══ TESTO ESTRATTO ══

Biografia[modifica | modifica wikitesto]

Carlo Borsani (sulla sinistra) e Benito Mussolini
Carlo Borsani (sulla sinistra) e Niccolò Nicchiarelli

Nacque a Legnano il 29 agosto 1917,[1] figlio di Raffaele,[2] un operaio della Franco Tosi Meccanica. Rimasto orfano di padre, morto per un incidente sul lavoro, in giovane età visse per molto tempo in condizioni di povertà. Con grandi sacrifici della madre, Maria Pizzi, riuscì dapprima a compiere gli studi liceali presso il Collegio Vescovile di Lodi e poi ad iscriversi alla Facoltà di Lettere dell'Università Statale di Milano.[1]

Frequentò il Corso Allievi Ufficiali di complemento a Salerno, da cui uscì con il grado di sottotenente il 12 marzo 1939. Mentre compiva il servizio di prima nomina nel 7º Reggimento fanteria di Milano, il 10 giugno 1940 l'Italia entrò nella seconda guerra mondiale. Il suo reparto fu subito trasferito a Limone Piemonte, in vista dell'inizio delle operazioni belliche contro la Francia.[1]

Con l'inizio della Campagna di Grecia, il 28 ottobre 1940, la 6ª Divisione fanteria "Cuneo" fu trasferita in Albania,[3] e il 7º Reggimento sbarcò a Valona il 22 dicembre. Insieme al 3º battaglione fu temporaneamente aggregato alla 33ª Divisione fanteria "Acqui" e il 4 gennaio 1941 rimase ferito durante un combattimento a Mai Skukarit, oltre il Passo Logora.[1]

Il 9 marzo, durante un combattimento sulle pendici del Monte Mussarit, fu colpito alle gambe da un proiettile di mitragliatrice e, mentre lo trasportavano verso le retrovie su di una barella, una granata di mortaio gli cadde vicino, uccidendo tre dei barellieri e ferendolo gravemente alla testa.[4]

Creduto morto, mentre lo stavano seppellendo qualcuno si accorse che muoveva una mano e fu subito trasportato presso l'ospedale da campo di Krionero dove lo operarono salvandogli la vita. Rimasto completamente cieco, a causa di questo episodio fu decorato, dapprima con una medaglia d'argento al valor militare, successivamente trasformata in medaglia d'oro, e dichiarato mutilato e grande invalido di guerra.[5]

Ristabilitosi dalla grave ferita riprese gli studi, nel marzo 1942 pubblicò per Garzanti le sue prime poesie, nel giugno dello stesso anno si laureò[5] in letteratura italiana[6] e il 21 ottobre si unì in matrimonio con la signorina Franca Longhitano, una studentessa sedicenne che lo aveva aiutato a studiare.[7][8]

Dopo l'armistizio dell'8 settembre 1943 aderì alla Repubblica Sociale Italiana,[5] ricoprendo l'incarico di presidente dell'Associazione nazionale mutilati e invalidi di guerra; in RSI otterrà l'erogazione della pensione anche per gli invalidi del lavoro. Il 23 gennaio 1944 assunse il posto di direttore di un nuovo quotidiano, La Repubblica Fascista,[9] una direzione affidatagli direttamente da Mussolini.[10] Affiancato dal suo capo redattore Sebastiano Caprino rimase sei mesi al posto di direttore, poi i suoi appelli a superare gli odii fratricidi gli valsero l'ostilità del tandem oltranzista Farinacci-Pavolini[5] che ne chiese la testa[11] a Mussolini.[9]

Durante il periodo della Resistenza si adoperò per salvare vite, ebree e non, come - per esempio e come riportato da Gariwo - Suor Enrichetta Alfieri, membro della Resistenza e staffetta partigiana, nota come l'Angelo di San Vittore.

═══

__COSA FARE__:
1. Riporta tutti i reparti militari (reggimenti, divisioni, battaglioni) citati nella biografia di Carlo Borsani.
2. Rispondi in breve a queste domande sulla biografia di Carlo Borsani:
(a) In quale città nacque?
(b) Con quale grado uscì dal Corso Allievi Ufficiali di complemento a Salerno?
(c) Di quale quotidiano assunse la direzione il 23 gennaio 1944?
3. Prosegui la biografia di Carlo Borsani a partire dall'ultima frase riportata.

══ ESTRATTO DEL DATASET ══

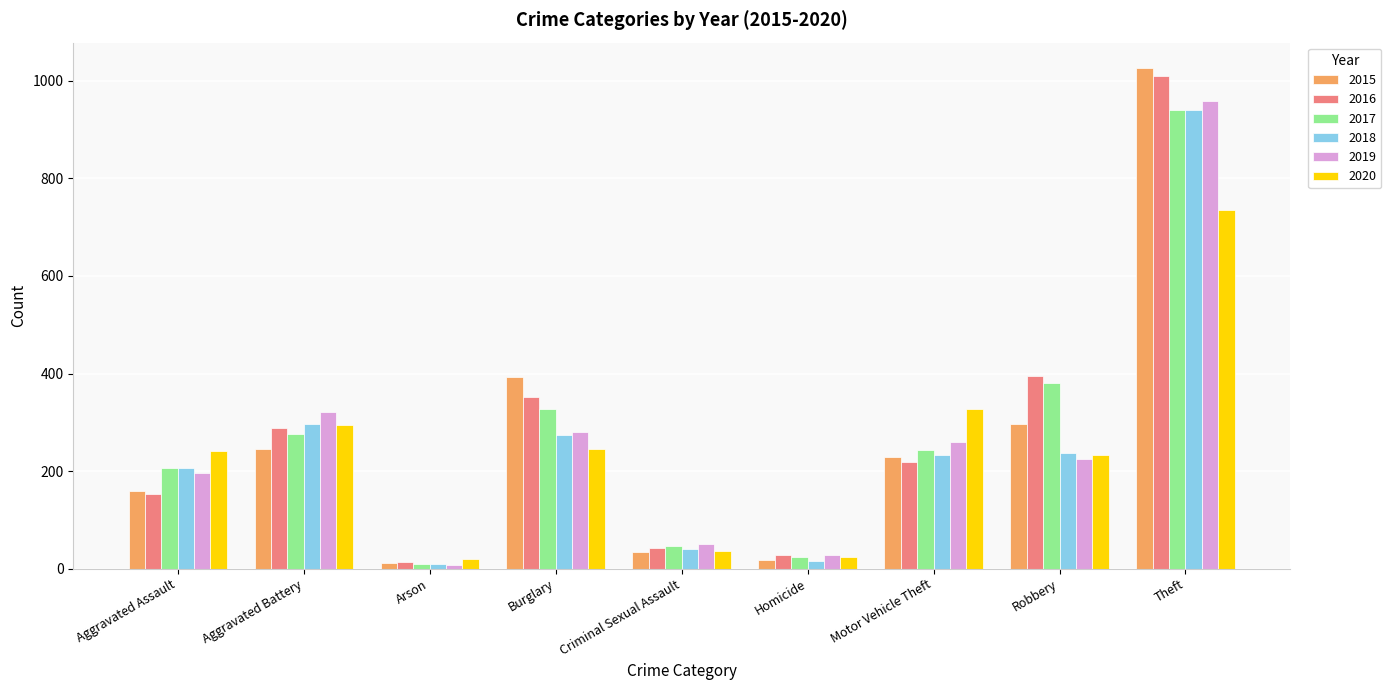

The 2015 series shows 228 at Motor Vehicle Theft. True or false?

True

═══

__RISPOSTE NUMERATE__:
1.
- 7º Reggimento fanteria di Milano
- 6ª Divisione fanteria "Cuneo"
- 3º battaglione
- 33ª Divisione fanteria "Acqui"

2.
(a) A Legnano.
(b) Con il grado di sottotenente.
(c) Di La Repubblica Fascista.

3.
Tomba di Carlo Borsani nel Campo X del Cimitero Maggiore di Milano

Il 10 luglio 1944 uscì il suo ultimo articolo di fondo su La Repubblica Fascista, prima di essere licenziato e sostituito nell'incarico da Enzo Pezzato.[9] Aveva come titolo "Per incontrarci": un'apertura di dialogo con chi stava dall'altra parte, rivolto agli antifascisti. In seguito collaborò con i fondatori del Partito Nazionale Repubblicano Socialista, autorizzato il 13 febbraio 1945, e il 15 aprile fu tra i manifestanti convocati dal Sottosegretario di Stato alla Marina Repubblicana Bruno Gemelli nelle vie di Milano.

Carlo Borsani durante un comizio

Trascorse la sera del 25 aprile 1945 con i Marò della Decima MAS e la notte all'Albergo Nord in Piazza della Repubblica a Milano, dove, al mattino, rifiutò l'offerta di Junio Valerio Borghese di un espatrio. Si rifugiò all'Istituto Oftalmico, ma il 27, a seguito di una delazione, fu rinchiuso nei sotterranei del Palazzo di Giustizia. Nel pomeriggio del 29 aprile,[5] insieme a don Tullio Calcagno, direttore della rivista Crociata Italica, venne condotto nelle Scuole di Viale Romagna e da lì in Piazzale Susa, dove fu ucciso da un gruppo partigiano comunista con un colpo alla nuca.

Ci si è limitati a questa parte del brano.